--- Reading passage ---

........

I can feel the shape of a question rising. What comes next? Paid work seems to be fading from my horizon, but what will I reach for instead? Social projects? Volunteering? Another country? Another Camino?

The Camino always has a way of peeling away the layers, of showing me what I did not know I was missing. And maybe this one is not quite finished with me yet. Maybe I am not quite ready to return. Maybe I never will be.


This is my final blog post from this Camino, and I want to thank each of you for following along with me, for walking beside me in spirit, sharing in the small joys and quiet reflections. If any of you have questions, thoughts, or simply want to talk more about the Camino, please reach out to me directly. I would be happy to share a conversation, just as I have shared these miles.

Day 34: arrival in Santiago

Arriving in Santiago always feels like stepping into a dream that you are not quite ready to wake from. Today marked our final day walking together, the last physical steps of this long, winding Camino. We gathered at Monte do Gozo, finally reunited after being scattered across various albergues and reservations. With hugs, bright smiles, and a rousing “Happy Birthday” for Ana, we set off in a lighthearted, celebratory mood. At a luxurious 8:30 start, practically midmorning by Camino standards, we ambled the final 4 kilometers, arriving at the cathedral around 10:15, give or take a few spontaneous photo stops, café breaks, and extra stamps for those who wanted to squeeze in one last sello.

The moment we stepped into the Praza do Obradoiro, it felt as if our hearts all spilled out together into the square. We were happy, overwhelmed, and somehow already nostalgic before we had even finished hugging each other. Reaching the cathedral is beautifully bittersweet. There is joy in the accomplishment, pride in the perseverance, but also an ache because we do not want it to end. These weeks of laughter, blisters, shared dinners, and philosophical rants under thundering skies have welded us together in a way that feels deeper than everyday life allows.

After a storm of hugs and the usual group photos, some with tears and some with goofy faces, we dropped our packs into storage, perhaps the greatest act of freedom after weeks of carrying them like a second spine. We slipped into the cathedral to pay our respects to Saint James, a quiet, reverent moment to thank him for his silent companionship on this wild journey.

Soon after, we found ourselves around a table at a nearby café, beers in hand, grinning like kids on the first day of summer. I tossed out a question that took everyone off guard: “What have you learned about yourself on the Camino?” One by one, each person shared, and it felt like we were opening little treasure chests. There were stories of discovering personal strength, learning to lead rather than follow, finding peace in solitude, embracing vulnerability, and affirming old truths. It was as if the Camino had turned us inside out, and in that messy unraveling, we had each found something worth keeping.

........

--- Supplied data ---
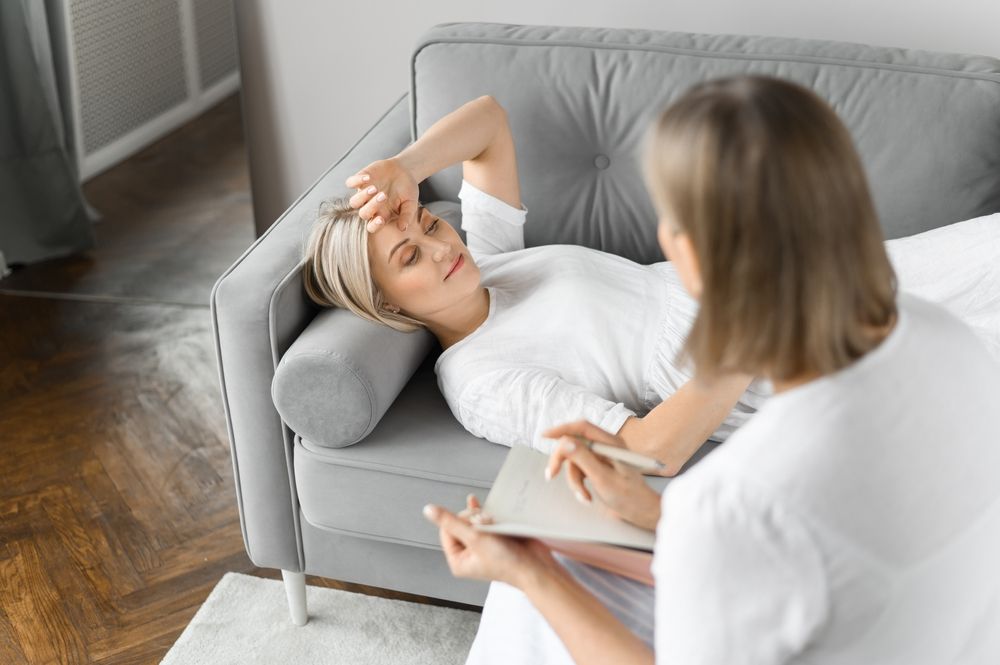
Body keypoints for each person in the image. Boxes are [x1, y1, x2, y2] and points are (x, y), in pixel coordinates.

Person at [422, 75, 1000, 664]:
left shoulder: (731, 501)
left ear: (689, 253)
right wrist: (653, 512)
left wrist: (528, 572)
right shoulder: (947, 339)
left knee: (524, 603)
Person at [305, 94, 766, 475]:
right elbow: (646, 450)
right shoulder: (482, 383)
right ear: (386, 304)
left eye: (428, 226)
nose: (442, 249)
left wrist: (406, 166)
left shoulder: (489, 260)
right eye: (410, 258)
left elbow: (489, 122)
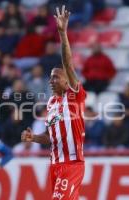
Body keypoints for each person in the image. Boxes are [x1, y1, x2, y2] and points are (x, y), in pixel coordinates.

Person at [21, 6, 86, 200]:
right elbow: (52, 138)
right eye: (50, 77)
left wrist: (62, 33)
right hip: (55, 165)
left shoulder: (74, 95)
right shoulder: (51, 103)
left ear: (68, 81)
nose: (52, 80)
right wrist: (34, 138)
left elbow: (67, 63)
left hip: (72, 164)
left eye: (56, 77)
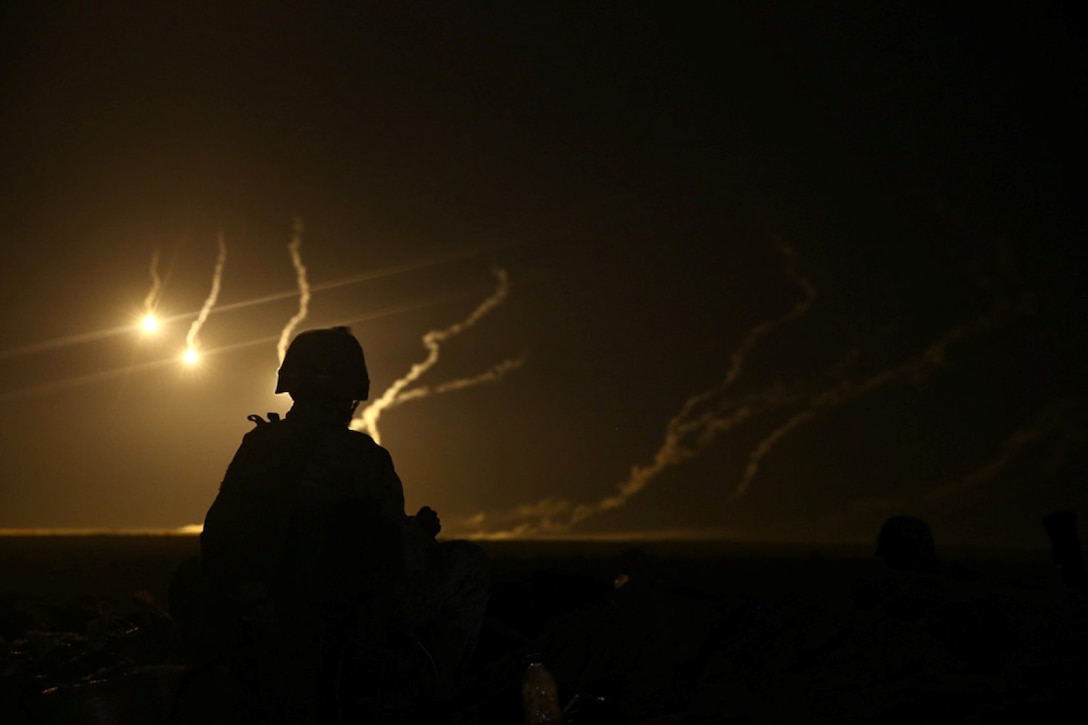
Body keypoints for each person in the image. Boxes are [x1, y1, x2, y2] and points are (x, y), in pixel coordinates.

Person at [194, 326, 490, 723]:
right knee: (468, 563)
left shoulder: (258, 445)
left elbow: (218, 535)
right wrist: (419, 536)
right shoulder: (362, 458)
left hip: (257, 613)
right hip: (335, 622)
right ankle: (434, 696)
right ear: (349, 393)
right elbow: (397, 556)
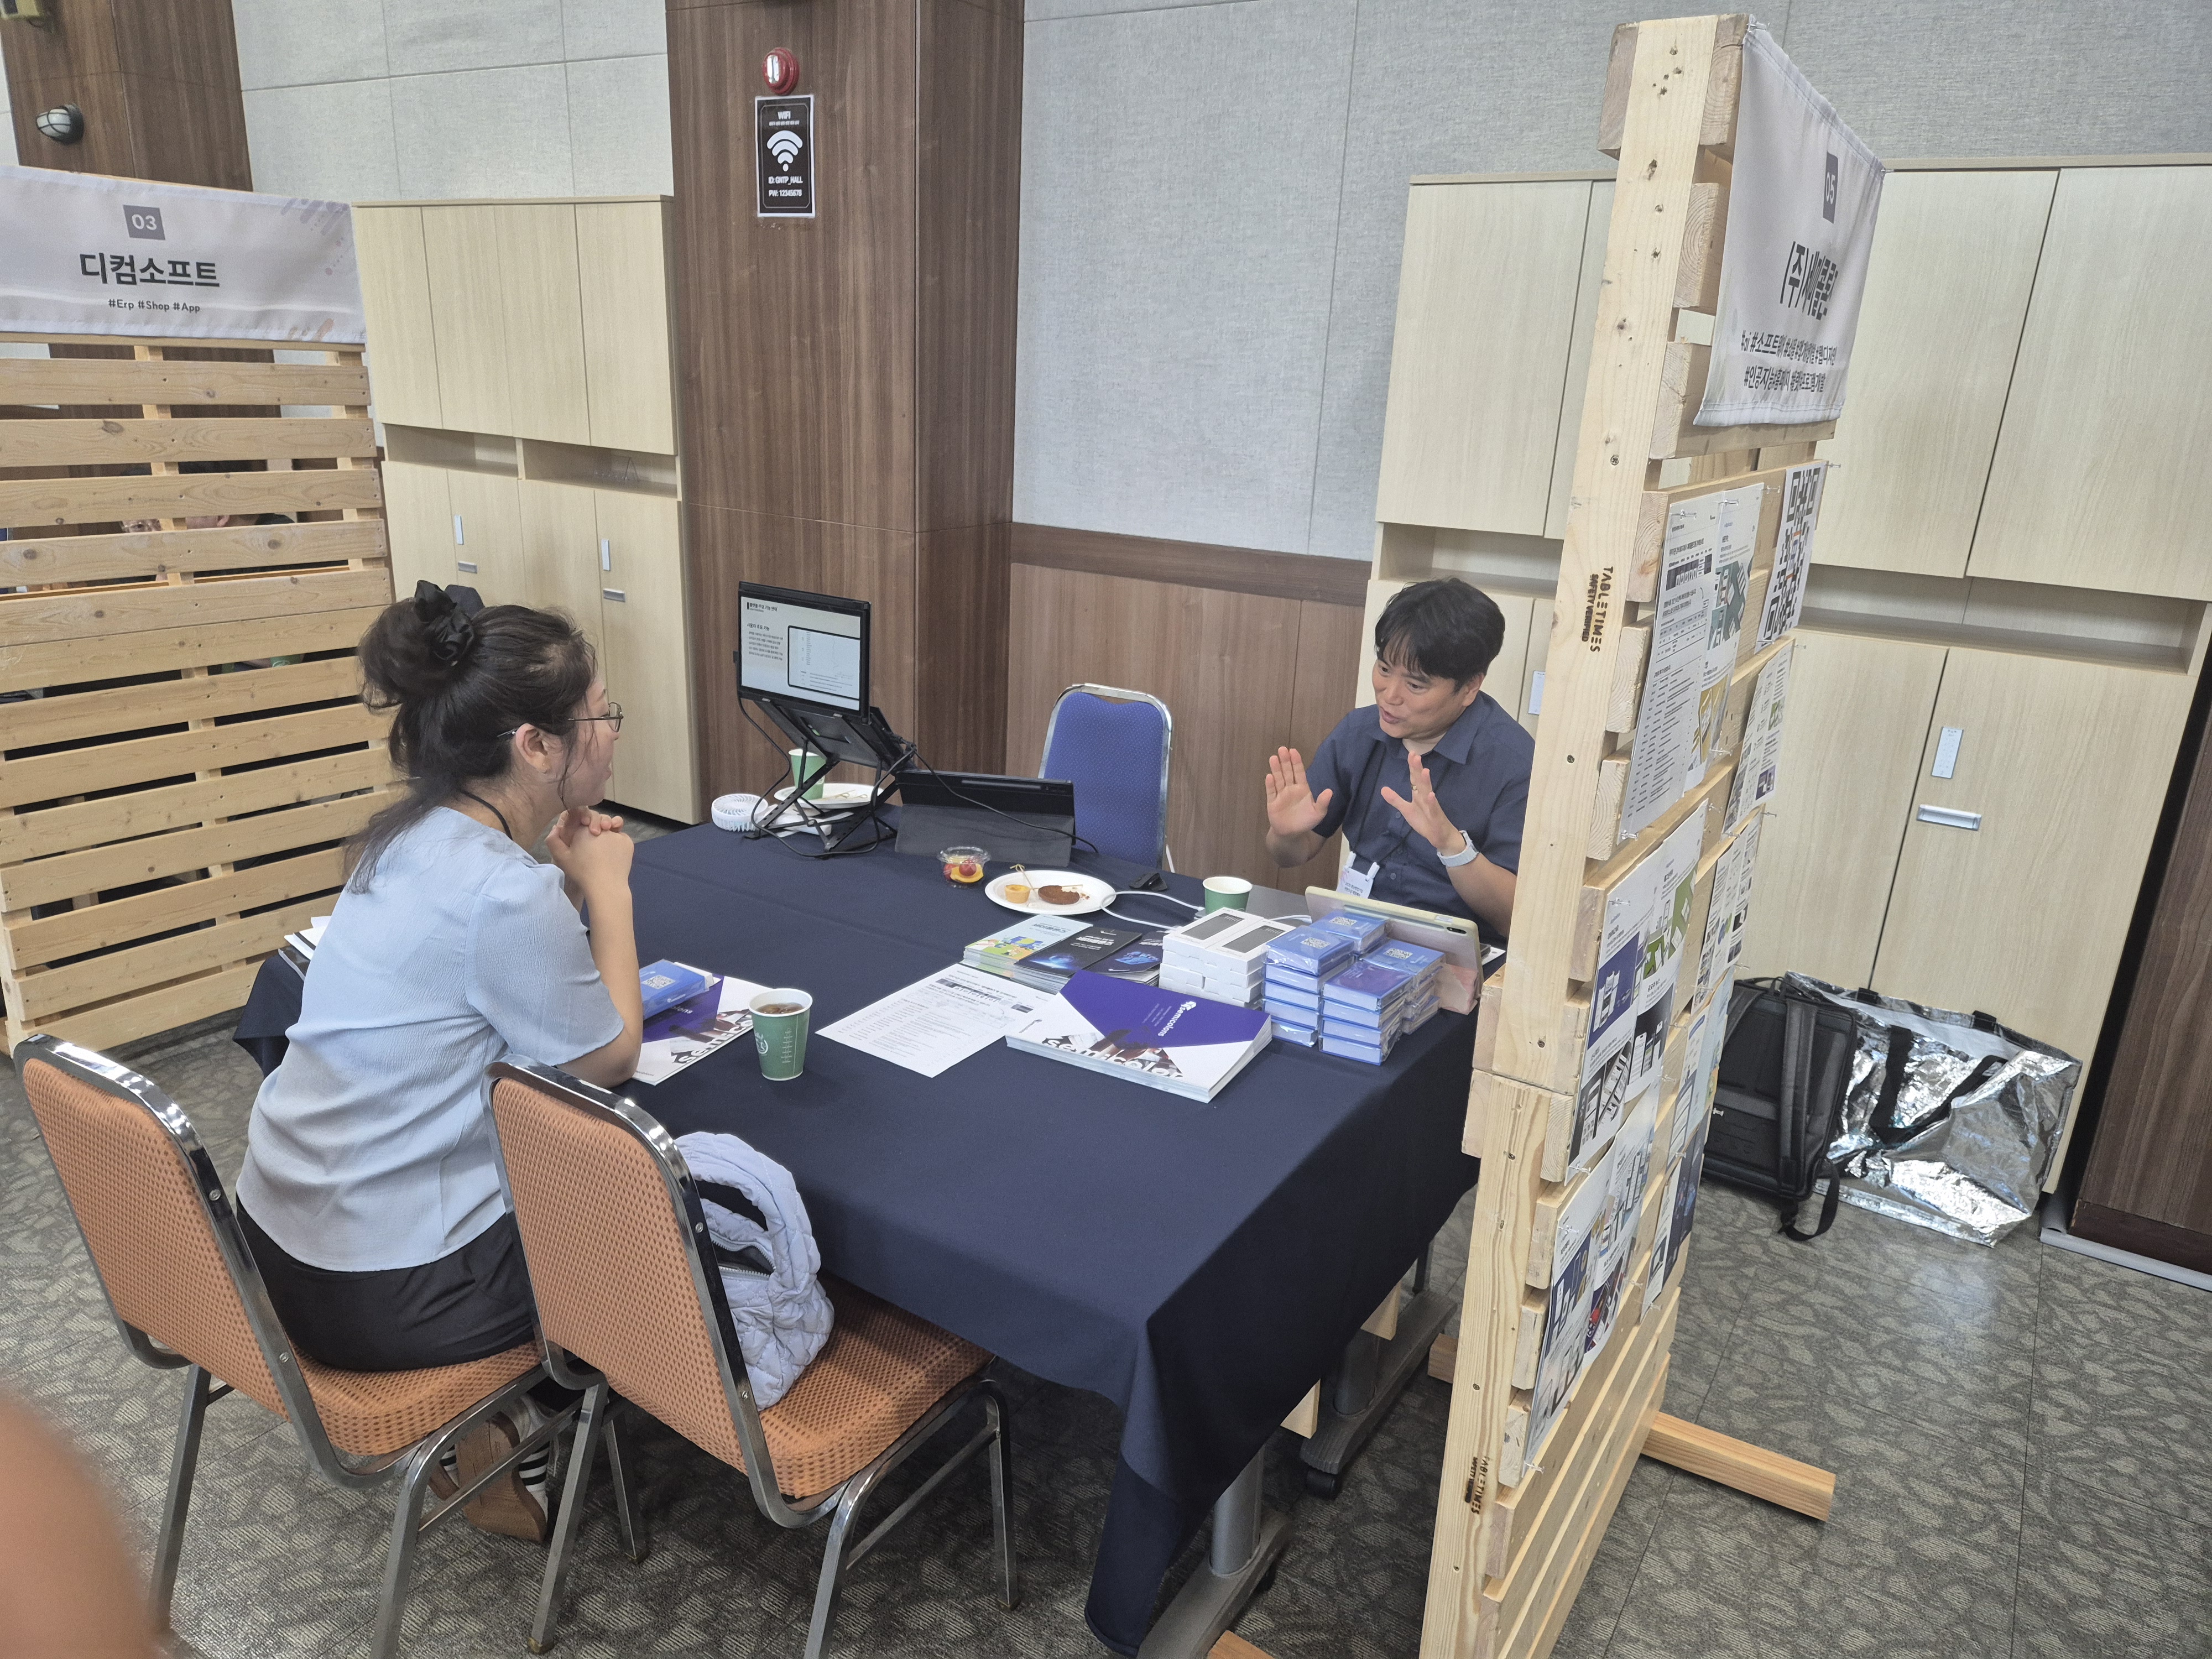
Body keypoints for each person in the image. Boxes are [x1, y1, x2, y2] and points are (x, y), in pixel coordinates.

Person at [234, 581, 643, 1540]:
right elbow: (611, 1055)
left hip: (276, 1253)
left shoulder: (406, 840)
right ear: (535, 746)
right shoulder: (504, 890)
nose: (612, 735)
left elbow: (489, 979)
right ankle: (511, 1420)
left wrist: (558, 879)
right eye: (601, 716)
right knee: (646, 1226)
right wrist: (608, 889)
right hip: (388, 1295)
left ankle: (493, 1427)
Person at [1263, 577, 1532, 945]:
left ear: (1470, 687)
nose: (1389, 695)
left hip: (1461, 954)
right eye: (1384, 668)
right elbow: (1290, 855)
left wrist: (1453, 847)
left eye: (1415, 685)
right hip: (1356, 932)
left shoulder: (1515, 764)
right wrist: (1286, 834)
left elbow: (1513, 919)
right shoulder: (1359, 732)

........

--- Study questions ---
- a) Return the stretch of the Camino blog post from "After a storm" through "this wild journey.", copied word for word.
- b) Take the Camino blog post further, picking up right after its last sentence.

--- Task-by-task outputs ---
- a)
After a storm of hugs and the usual group photos, some with tears and some with goofy faces, we dropped our packs into storage, perhaps the greatest act of freedom after weeks of carrying them like a second spine. We slipped into the cathedral to pay our respects to Saint James, a quiet, reverent moment to thank him for his silent companionship on this wild journey.

- b)
The real question now is how do we carry this home? How do we keep the Camino alive inside us, not just as a story we tell, but as a quiet force that shapes us? I do not have the answer, but maybe it starts with remembering. Remembering each sunrise start, each unexpected act of kindness, each conversation that meandered deeper than we thought possible. Perhaps we live the Camino daily by walking through life with the same open heart we carried across Spain.

We scattered to run errands, prepare for Ana’s big birthday lunch, and tie up the final pilgrim tasks. That birthday meal turned into something beyond food and cake. It felt like the perfect ending, or rather, a new beginning. We celebrated not just Ana turning fifty, but also the family we had chosen along the way. We came from every corner, every background, and yet here we were, sharing a table as if we had known each other forever. We honored each person for who they are, and in that acceptance, found something beautifully human.

After lunch, one by one, we drifted away, some to visit family, some to catch flights, some to stay a bit longer and soak in the magic of Santiago. Each goodbye tugged at the heart a little more. But there was no sense of finality. Plans are already brewing, more Caminos, a potential pilgrim spa, even dreams of opening an albergue together someday.

None of us knows where the next path will lead, but we do know this: we are forever connected. We carry each other in our hearts, like little stamps from our journey, silent proof that we were here, we walked, and we loved every step.

Day 32-33: Melide to Monte do Gozo

Last night as I arrived at the albergue, slipping in along a quiet back road. From the moment the gates came into view, something felt ominous. Iron bars wrapped the entire property, creating a sense of imprisonment rather than safety. Though unlocked, they looked designed to keep people from escaping, not to keep them safe. The Camino is a place of openness and trust, but here, everything hinted at secrecy and control.

Ana, already having arrived and always alert, quietly pointed to the reception and warned that the staff were unfriendly. Inside, a blond woman sat behind the counter, her eyes sharp and watchful. Without a glance, she continued a tense phone call in her Eastern European language, her voice cold and dismissive. There was no warmth, no greeting, just a sense of strict control and hidden tension that poisoned the air.

In the bar, a young woman from Peru worked under that same heavy atmosphere. Her strong Andean features stood out, but her eyes were downcast. For a brief moment, when I spoke to her in Spanish, her spirit flickered to life. That light died immediately when the blond woman entered and spoke to her sharply in her language. The young woman shrank, replying in short, subdued Spanish, her entire posture that of someone conditioned to obey without question.

Later that evening, the blond woman’s husband arrived. Heavy and commanding, he moved like a man used to ownership, not partnership. The second young Peruvian woman called him “Papa” with a tone that did not match any natural affection. The sisters kept working late into the night, tirelessly tending to chores and guests. Meanwhile, two small children of the older sister ran around the compound, their features hinting at a connection to the dat man. There was no sign of a father, no partner, no hint of freedom or choice.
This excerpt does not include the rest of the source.